On the field, the Midshipmen make short work of Georgia Southern. They trounce the Eagles behind the strength of their traditional triple option rushing attack. Navy amasses 394 yards of rushing against only 71 yards of passing on the day, methodically grinding out five yards at a clip as the ball is pitched from one runner to the next. The Eagles, for their part, move the ball well. They put up nearly the same rushing and passing yardage as the Naval Academy, but the Southern squad is hamstrung by turnovers, coughing the ball up three times on key drives. Navy quarterback Keenan Reynolds is the star on the day, piling up 277 yards on the ground and tossing a handful of completions during his rare passing opportunities. In the end, the Middies run away with a 52-19 victory, a convincing blowout win over the Sun Belt conference leading Georgia Southern Eagles.

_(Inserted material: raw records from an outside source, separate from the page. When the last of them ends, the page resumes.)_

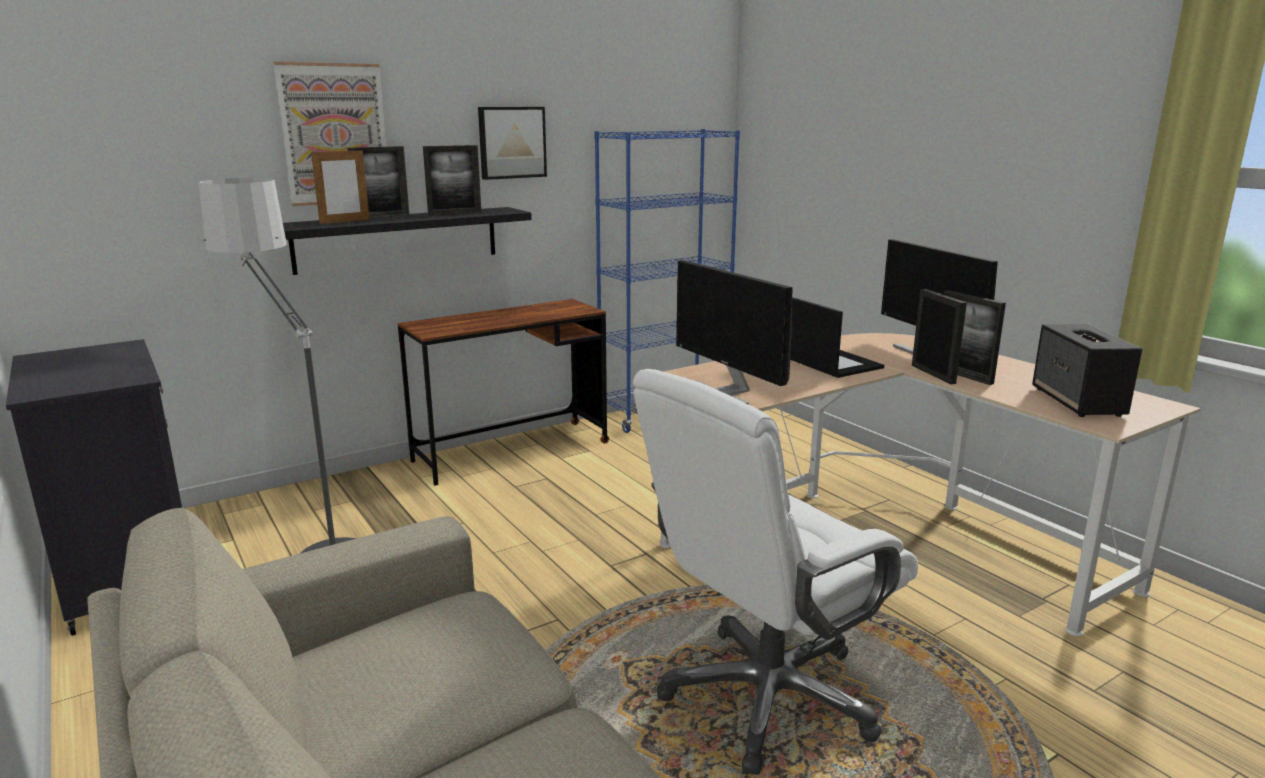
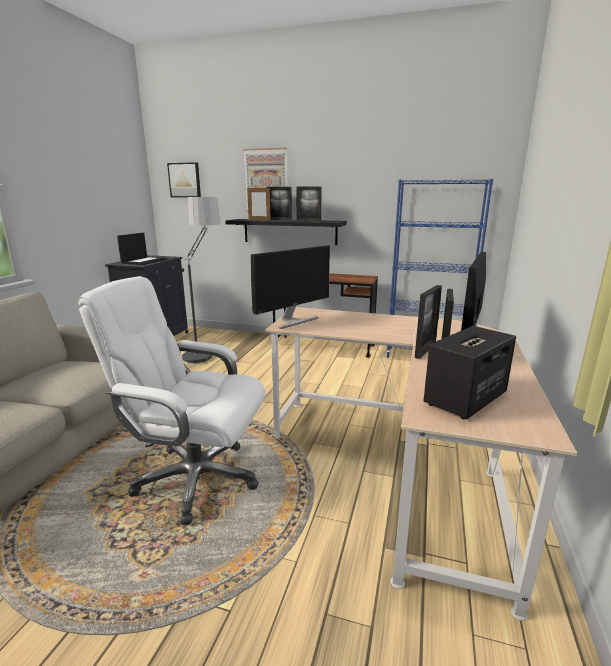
camera: 50 degrees right, 0 degrees up
picture [478,107,547,180] -> picture moved to [167,162,201,197]
monitor [676,260,792,405] -> monitor turned 150 degrees counterclockwise [251,245,330,329]
laptop [790,297,884,378] -> laptop moved to [117,233,167,265]

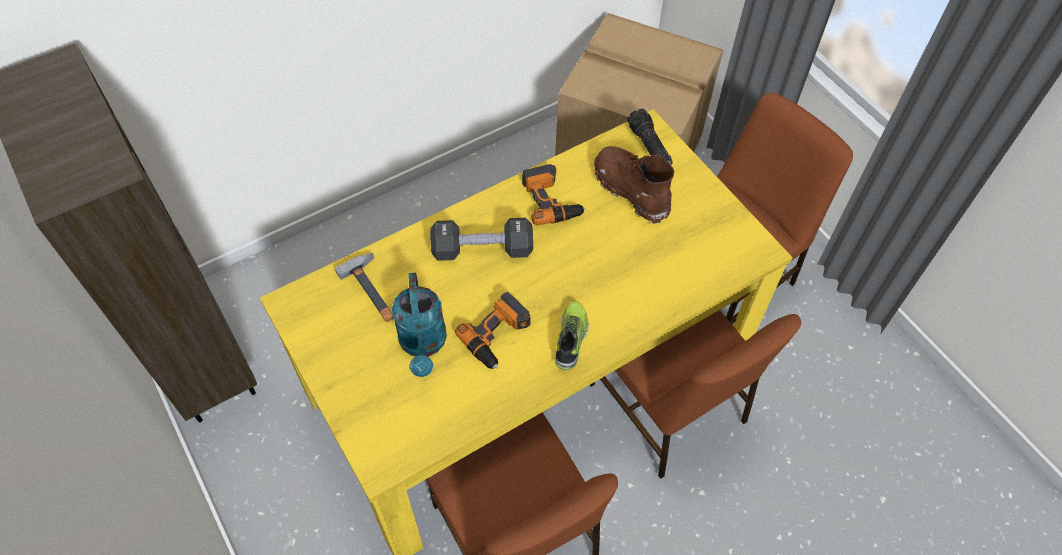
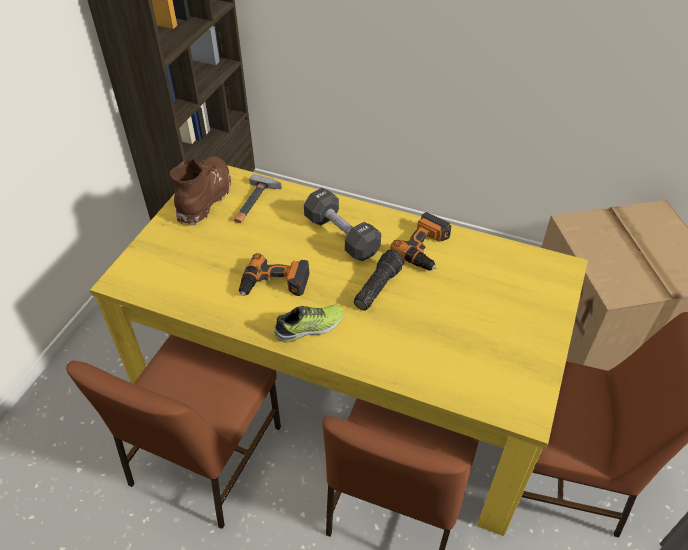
camera: 55 degrees right, 10 degrees down
turquoise watering can [392,273,447,377] -> none
brown boot [594,146,674,224] -> brown boot moved to [170,156,231,225]
flashlight [627,109,673,165] -> flashlight moved to [354,250,405,310]

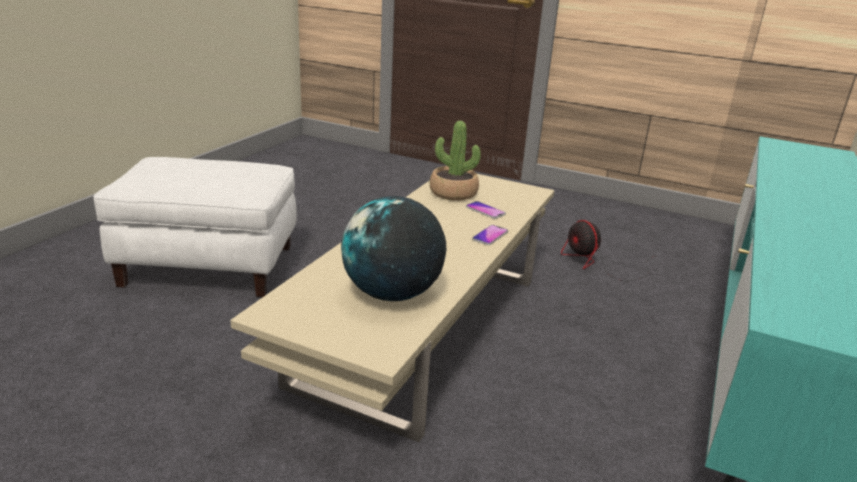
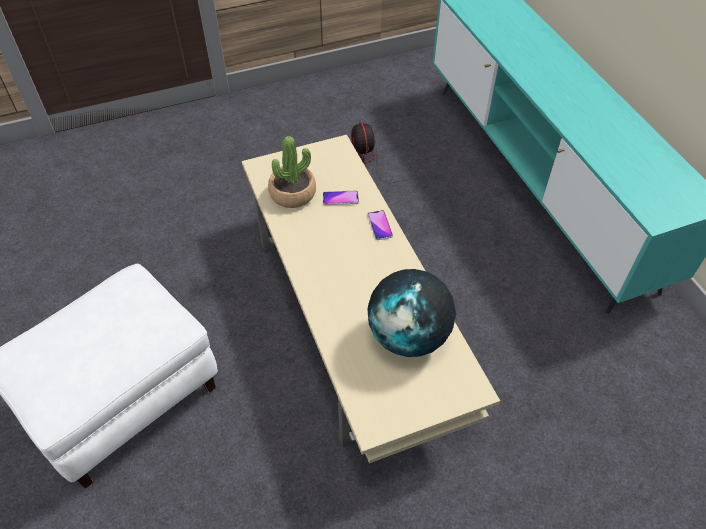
camera: 45 degrees left, 25 degrees up
fan [561,220,655,281] -> fan turned 60 degrees clockwise [351,122,435,183]

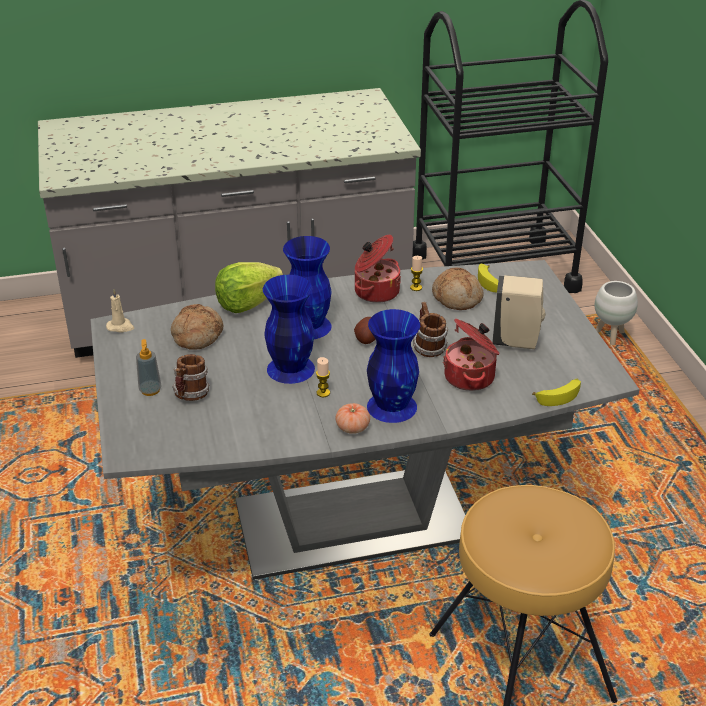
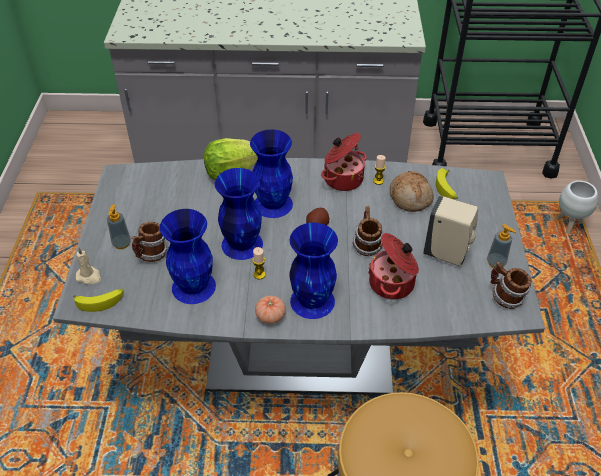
camera: 15 degrees right, 10 degrees up
beige candle [106,289,134,333] -> beige candle moved to [75,247,101,284]
bread [171,304,223,350] -> none
banana [532,379,581,406] -> banana moved to [73,289,124,312]
none -> blue vase [160,209,216,304]
none -> soap dispenser [487,224,516,268]
none -> mug [490,262,532,309]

Special thanks to my friend and USNA graduate Armando giving me the lowdown on all the history, tradition, and important landmarks to check out on campus. Maybe one day we can meet up for a game in Annapolis and I can get the full tour!
Special thanks to my friend, and fellow intrepid college football voyager, Bob for the tickets to the game and continued support throughout the season. I look forward to our paths crossing again next year!